I guess, I'm wondering if a cougar or bobcat would just hunker down inside the mine and pretty much ignore people that peered into it?


----------



## Packfish (Oct 30, 2007)

Certainly have seen tracks in some of the mines and caves that I used to explore in Cache Valley in the late 70's- always made me feel a tinch errie.


----------



## Kevin D (Sep 15, 2007)

Did it look like this??










Took this photo in a cave up Card Canyon in Logan Canyon, but I've caught plenty in old in mine shafts as well.

To answer your question HighnDry, ya, they're likely to just hold still there hoping they won't be noticed.
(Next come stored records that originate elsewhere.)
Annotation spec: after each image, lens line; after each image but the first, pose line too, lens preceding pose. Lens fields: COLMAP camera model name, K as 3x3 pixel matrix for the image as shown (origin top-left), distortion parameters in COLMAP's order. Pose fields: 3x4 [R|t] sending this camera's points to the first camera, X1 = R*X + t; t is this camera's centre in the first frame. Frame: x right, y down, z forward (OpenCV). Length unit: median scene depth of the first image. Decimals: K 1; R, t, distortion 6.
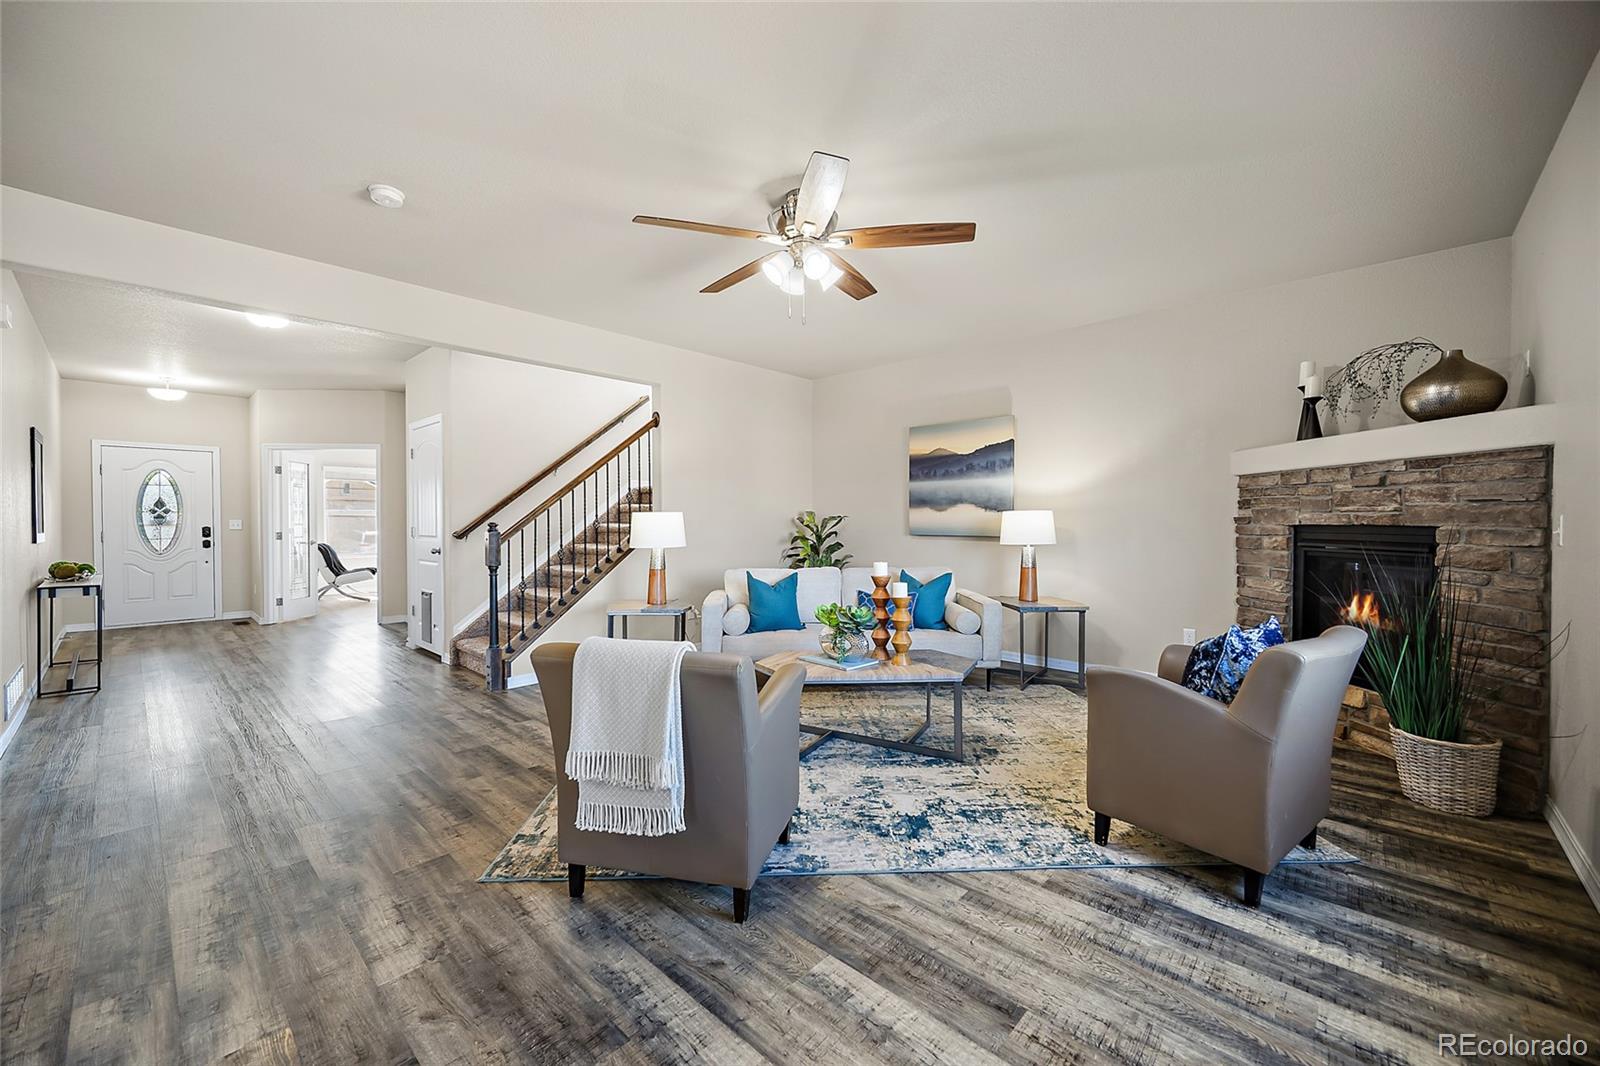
lens RADIAL K [[631.4, 0, 796.7], [0, 631.4, 525.7], [0, 0, 1]] dist [-0.002463, 0.000072]
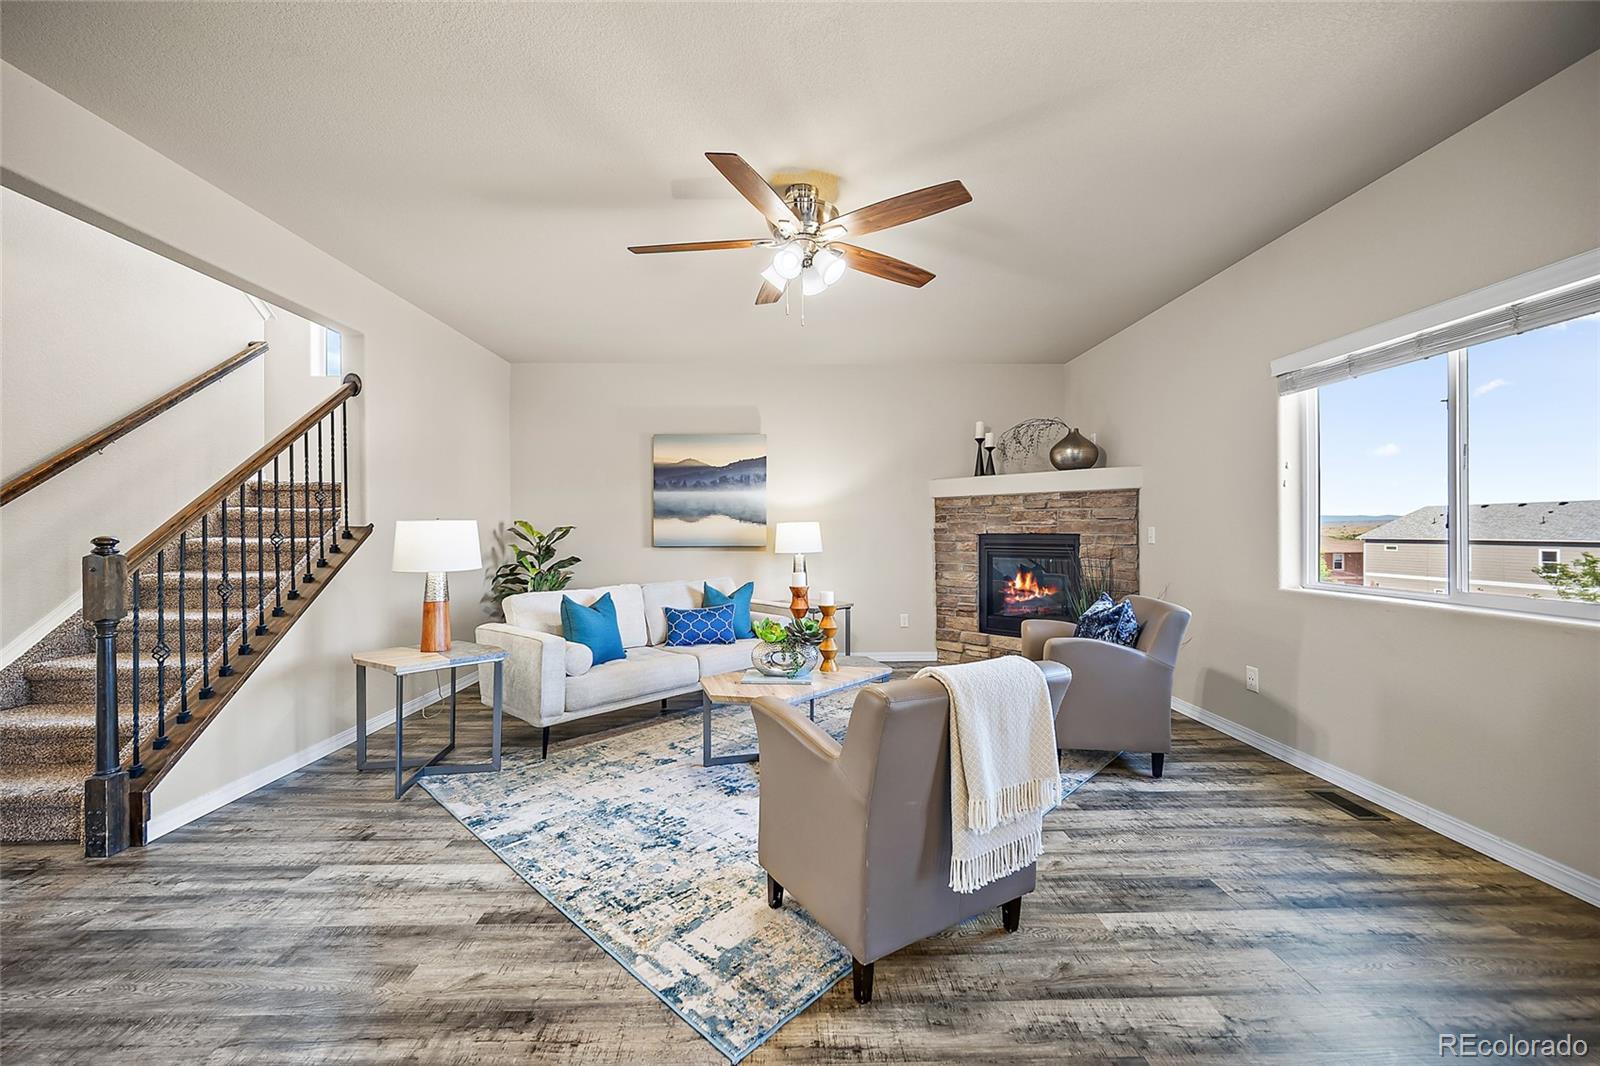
lens RADIAL K [[631.0, 0, 800.0], [0, 631.0, 533.0], [0, 0, 1]] dist [-0.003752, -0.000196]
pose [[0.714722, -0.004632, 0.699393, -0.595822], [0.009001, 0.999956, -0.002576, -0.003346], [-0.699350, 0.008136, 0.714733, 0.296922]]
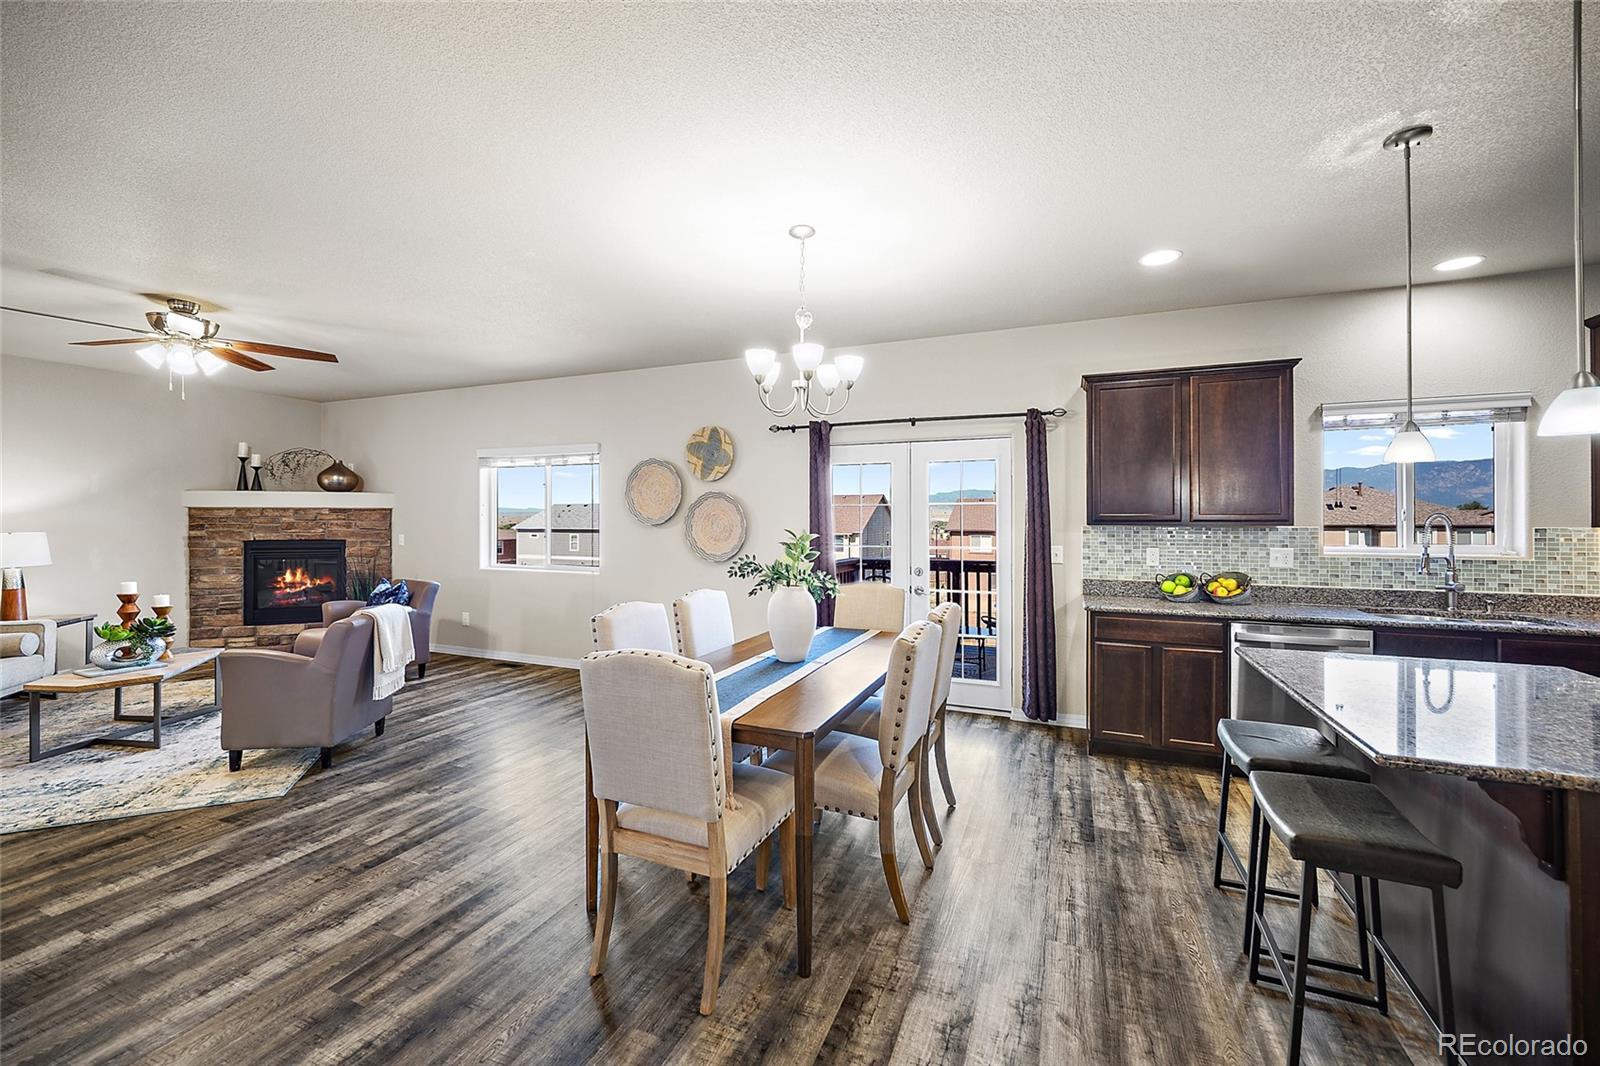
lens RADIAL K [[637.9, 0, 799.7], [0, 637.9, 518.5], [0, 0, 1]] dist [-0.001761, 0.000242]
pose [[-0.345227, 0.001373, 0.938518, -1.517288], [0.007256, 0.999973, 0.001207, -0.058603], [-0.938491, 0.007227, -0.345227, 0.233231]]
But crawl in close for a selfie and they tend to get a little snarly.


----------



## BPturkeys (Sep 13, 2007)

Well, givin the facts, dark place, big glowing eyes, blurry photo, I am more incline to think Sasquatch.


----------



## HighNDry (Dec 26, 2007)

Kevin D,

How dark was it inside that cave? And is that taken with just a flash on your camera?

My wife's picture is really bad--maybe because she was out in the light taking a picture into the mine. I think her flash was pretty ineffective because of it. Plus, it's a fairly cheap point and shoot. The form does show the eyes shinning and the humped back of the body very similar to this photo.


----------